Lyell Immunopharma initiates PiNACLE - H2H, a Phase 3 CAR T-cell therapy trial.

Lyell Immunopharma has initiated PiNACLE - H2H, a Phase 3 clinical trial comparing ronde-cel, a next-generation CD19/CD20 CAR T-cell therapy, to approved CD19 CAR T-cell therapies in second-line aggressive large B-cell lymphoma patients. A Steering Committee of lymphoma experts has been established to advise on the trial design and conduct. Ronde-cel aims to deliver improved complete response rates and longer duration of responses compared to current CD19 CAR T-cell therapies.

Lyell Immunopharma, Inc. (Nasdaq: LYEL) has announced the initiation of PiNACLE - H2H, a Phase 3 clinical trial comparing rondecabtagene autoleucel (ronde-cel) to approved CD19 CAR T-cell therapies in patients with second-line aggressive large B-cell lymphoma (LBCL). The trial, which will evaluate event-free survival, is designed to enroll approximately 400 patients and is expected to begin enrolling patients by early 2026 [1].

Ronde-cel, a dual-targeting CD19/CD20 CAR T-cell therapy, aims to deliver improved complete response rates and longer duration of responses compared to current single-antigen-targeting CD19 CAR T-cell therapies. The therapy is designed with an 'OR' logic gate to target B cells that express either CD19, CD20, or both, each with full potency. Additionally, it is manufactured to produce a CAR T-cell product with higher proportions of naïve and central memory T cells through a proprietary process that enriches for CD62L-expressing cells [1].
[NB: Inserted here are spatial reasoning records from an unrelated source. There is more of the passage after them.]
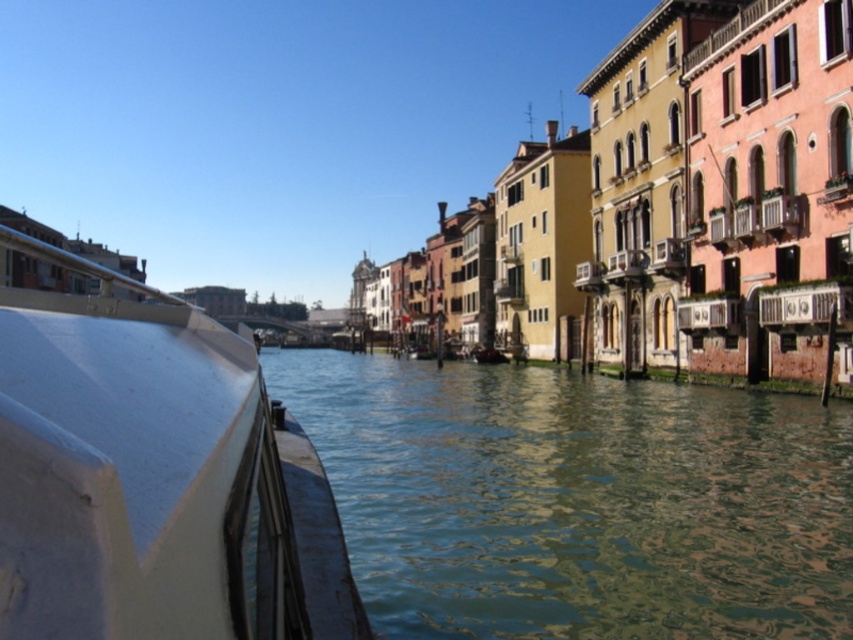
Is greenish water at center above white matte boat at left?

Result: Actually, greenish water at center is below white matte boat at left.

Which of these two, greenish water at center or white matte boat at left, stands taller?

white matte boat at left

Between point (401, 556) and point (71, 614), which one is positioned in front?

Point (71, 614) is in front.

This screenshot has width=853, height=640. Find the location of `greenish water at center`. greenish water at center is located at coordinates (577, 500).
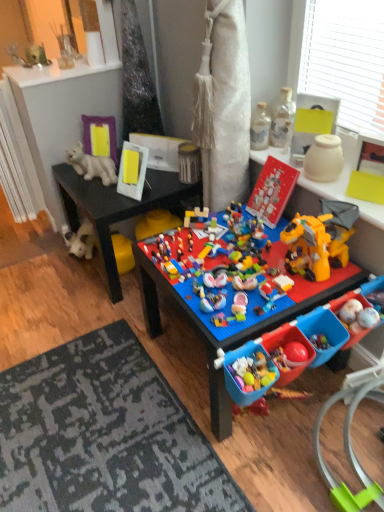
Question: Is point (269, 158) positioned closer to the camera than point (307, 165)?

Choices:
 (A) closer
 (B) farther

Answer: (B)

Question: Would you say matte plastic toy at center, the second toy when ordered from right to left, is inside or outside white matte vase at upper right, the first toy from the right?

Choices:
 (A) outside
 (B) inside

Answer: (A)

Question: Which object is the closest to the clear glass bottle at upper right, the third toy in the right-to-left sequence?

Choices:
 (A) white matte polar bear at upper left, which is the 2th toy in left-to-right order
 (B) white textured radiator at left
 (C) white plush dog at lower left, which ranks as the seventh toy in right-to-left order
 (D) white matte vase at upper right, marked as the 7th toy in a left-to-right arrangement
 (E) blue plastic table at center

Answer: (D)

Question: Estimate the real-world distances between objects in this image. Which object is farther from the white plush dog at lower left, the 1th toy from the left?

Choices:
 (A) brick-like plastic lego set at center, which is counted as the fourth toy, starting from the left
 (B) clear glass bottle at upper right, the third toy in the right-to-left sequence
 (C) blue plastic table at center
 (D) metallic can at center, which ranks as the 5th toy in right-to-left order
 (E) white textured radiator at left

Answer: (B)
A Steering Committee of preeminent lymphoma experts has been established to advise on the design and conduct of this groundbreaking head-to-head clinical trial. The committee includes distinguished members from leading institutions such as the University of Chicago, Moffitt Cancer Center, University of Colorado, University of Nebraska Medical Center, Sarah Cannon Research Institute, and The University of Texas MD Anderson Cancer Center [1].
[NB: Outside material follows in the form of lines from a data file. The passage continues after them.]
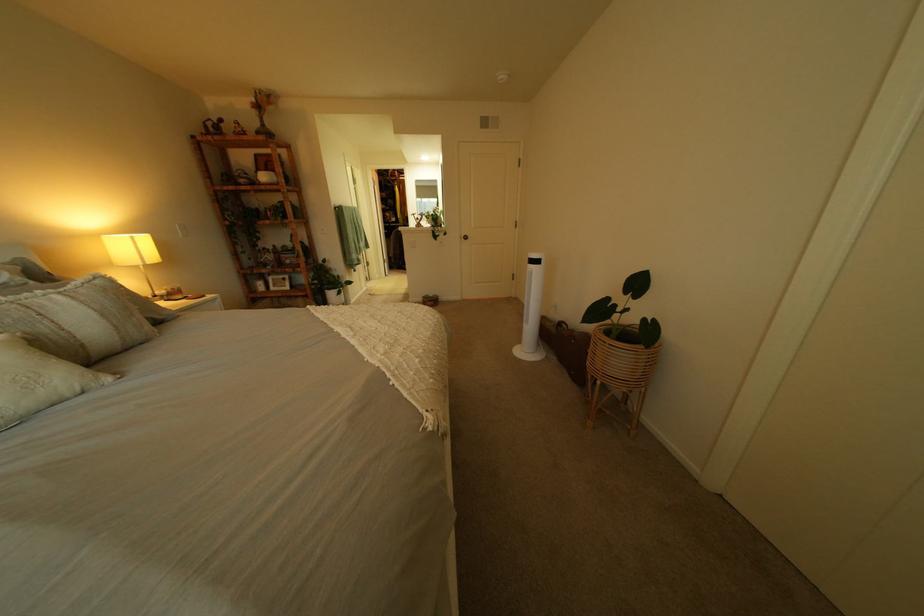
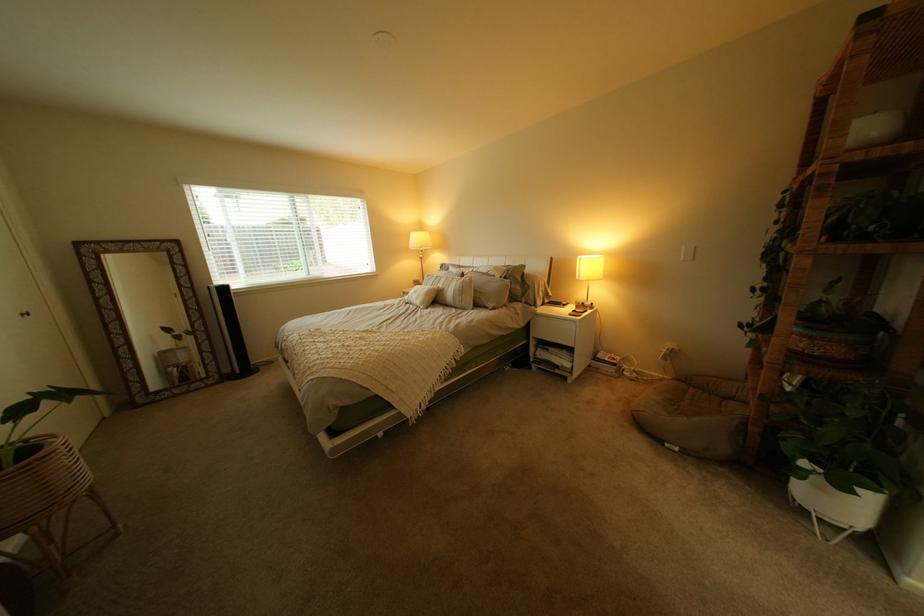
Where in the second image is the point corresponding to the point at 193,317 from the first image?

(509, 310)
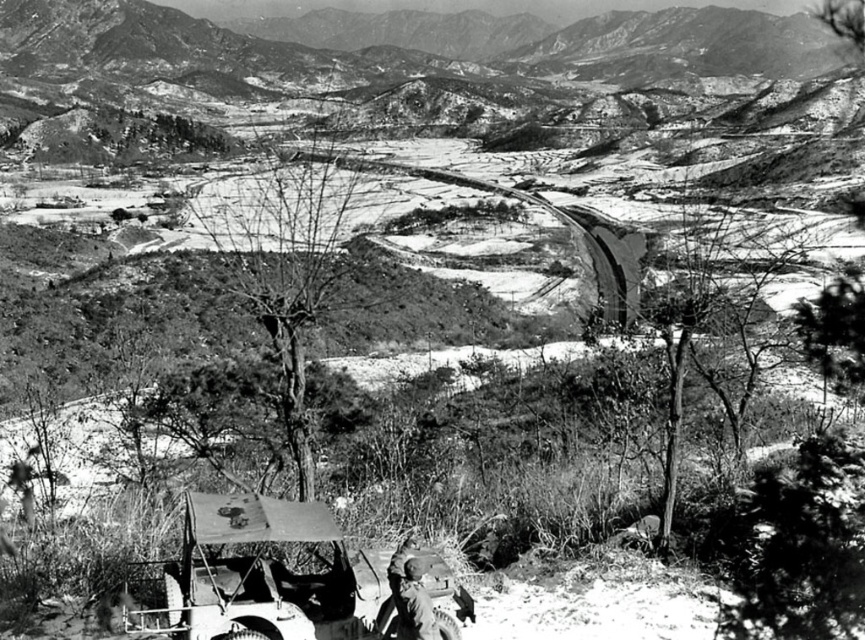
In the scene shown: Measure the distance between point [452,627] and camera.

Point [452,627] and camera are 10.47 meters apart from each other.

Describe the element at coordinates (260, 577) in the screenshot. I see `metallic matte jeep at lower left` at that location.

Is point (210, 627) positioned in front of point (399, 572)?

That is True.

This screenshot has width=865, height=640. Find the location of `metallic matte jeep at lower left`. metallic matte jeep at lower left is located at coordinates (260, 577).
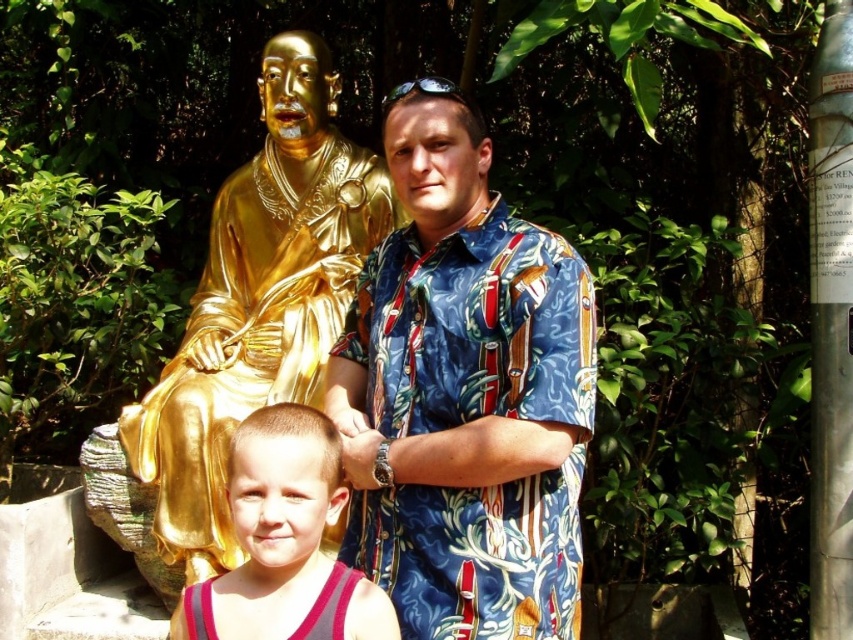
Does blue printed shirt at center have a lesser width compared to matte pink tank top at center?

No, blue printed shirt at center is not thinner than matte pink tank top at center.

Which of these two, blue printed shirt at center or matte pink tank top at center, stands shorter?

matte pink tank top at center is shorter.

I want to click on blue printed shirt at center, so 471,420.

Identify the location of blue printed shirt at center. (471, 420).

Which is behind, point (196, 604) or point (329, 605)?

The point (196, 604) is more distant.

Is matte pink tank top at center smaller than pink fabric tank top at lower center?

No, matte pink tank top at center is not smaller than pink fabric tank top at lower center.

What do you see at coordinates (283, 541) in the screenshot? I see `matte pink tank top at center` at bounding box center [283, 541].

The width and height of the screenshot is (853, 640). What are the coordinates of `matte pink tank top at center` in the screenshot? It's located at (283, 541).

Between point (183, 428) and point (318, 608), which one is positioned in front?

Point (318, 608) is more forward.

Does gold shiny statue at upper left come behind pink fabric tank top at lower center?

Yes, it is.

Find the location of `gold shiny statue at upper left`. gold shiny statue at upper left is located at coordinates (244, 323).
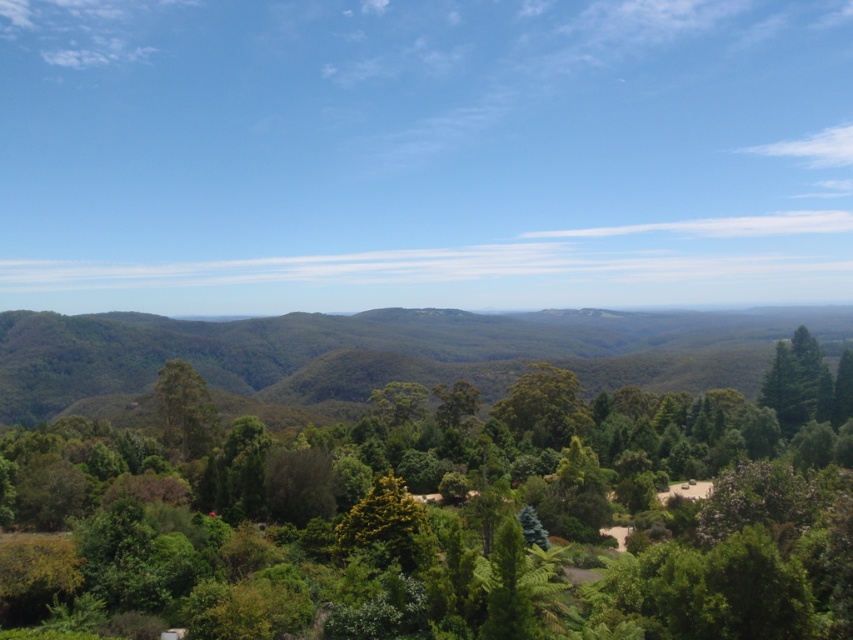
Question: Is green leafy tree at center to the right of green leafy forest at left from the viewer's perspective?

Choices:
 (A) no
 (B) yes

Answer: (A)

Question: Which object is farther from the camera taking this photo?

Choices:
 (A) green leafy forest at left
 (B) green leafy tree at center
 (C) green leafy tree at left

Answer: (A)

Question: From the image, what is the correct spatial relationship of green leafy tree at center in relation to green leafy tree at left?

Choices:
 (A) right
 (B) left

Answer: (A)

Question: Which of the following is the farthest from the observer?

Choices:
 (A) (738, 616)
 (B) (349, 362)

Answer: (B)

Question: Is green leafy forest at left to the right of green leafy tree at left from the viewer's perspective?

Choices:
 (A) no
 (B) yes

Answer: (B)

Question: Which is nearer to the green leafy forest at left?

Choices:
 (A) green leafy tree at left
 (B) green leafy tree at center

Answer: (B)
The trial will compare ronde-cel to lisocabtagene maraleucel (liso-cel) or axicabtagene ciloleucel (axi-cel) for patients with relapsed or refractory (R/R) large B-cell lymphoma receiving treatment in the second line (2L) setting. Patients randomized to ronde-cel will be treated with a dose of 100 x 106 CAR T cells, and the primary endpoint of the trial is event-free survival. Patients may be treated with ronde-cel in either the inpatient or outpatient setting and are required to remain near the treating center for 14 days [1].
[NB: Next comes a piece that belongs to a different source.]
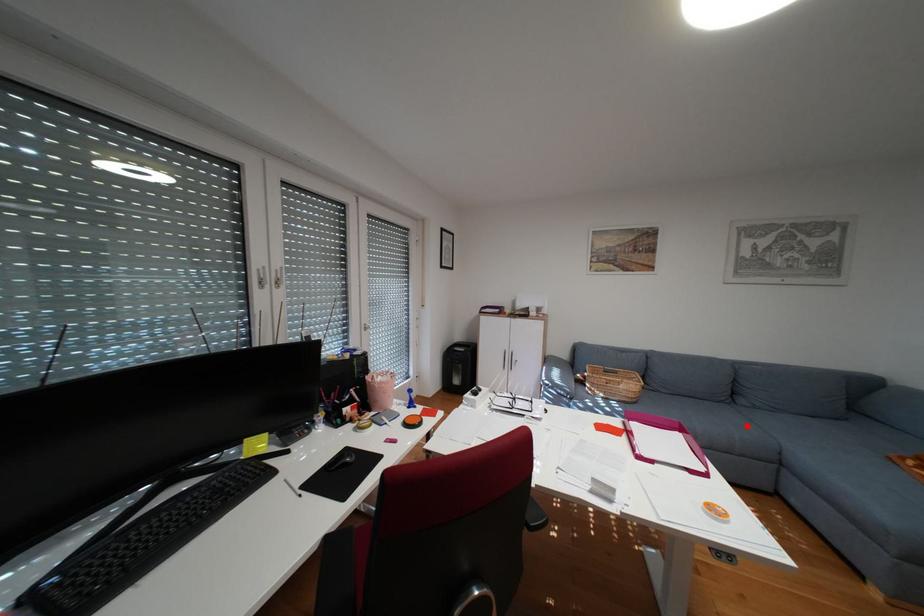
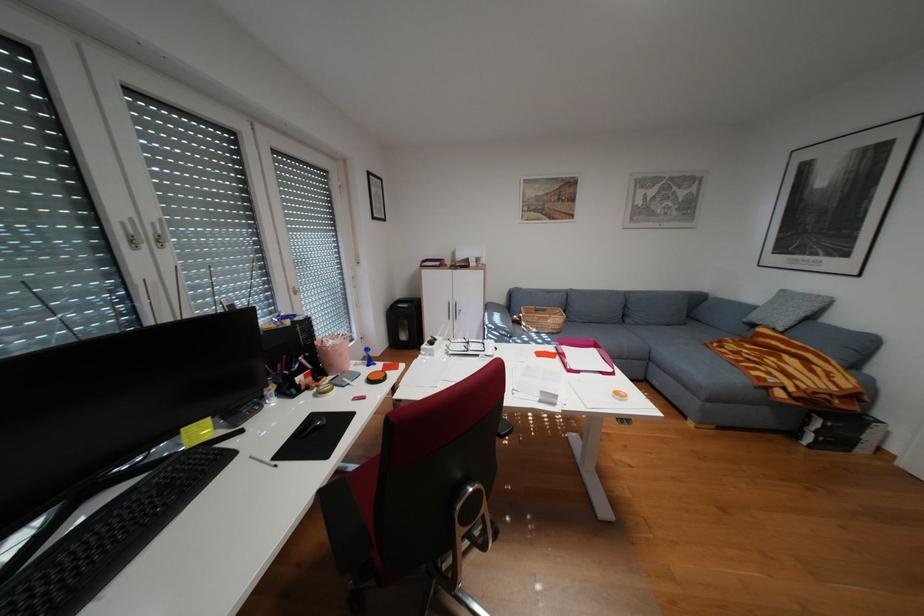
Find the pixel in the second image that matches the highlighted location in the first image.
Lyell is also advancing a single-arm pivotal trial of ronde-cel in the third- or later-line (3L+) setting, which is expected to enroll approximately 120 patients. This trial aims to evaluate the overall response rate and is a seamless expansion of the 3L+ cohort of the Phase 1/2 trial of ronde-cel [1].

Ronde-cel has received Regenerative Medicine Advanced Therapy (RMAT) and Fast Track designations from the U.S. Food and Drug Administration (FDA) for the treatment of patients with R/R LBCL in the 3L+ setting. These designations are intended to expedite the development and review of the therapy [1].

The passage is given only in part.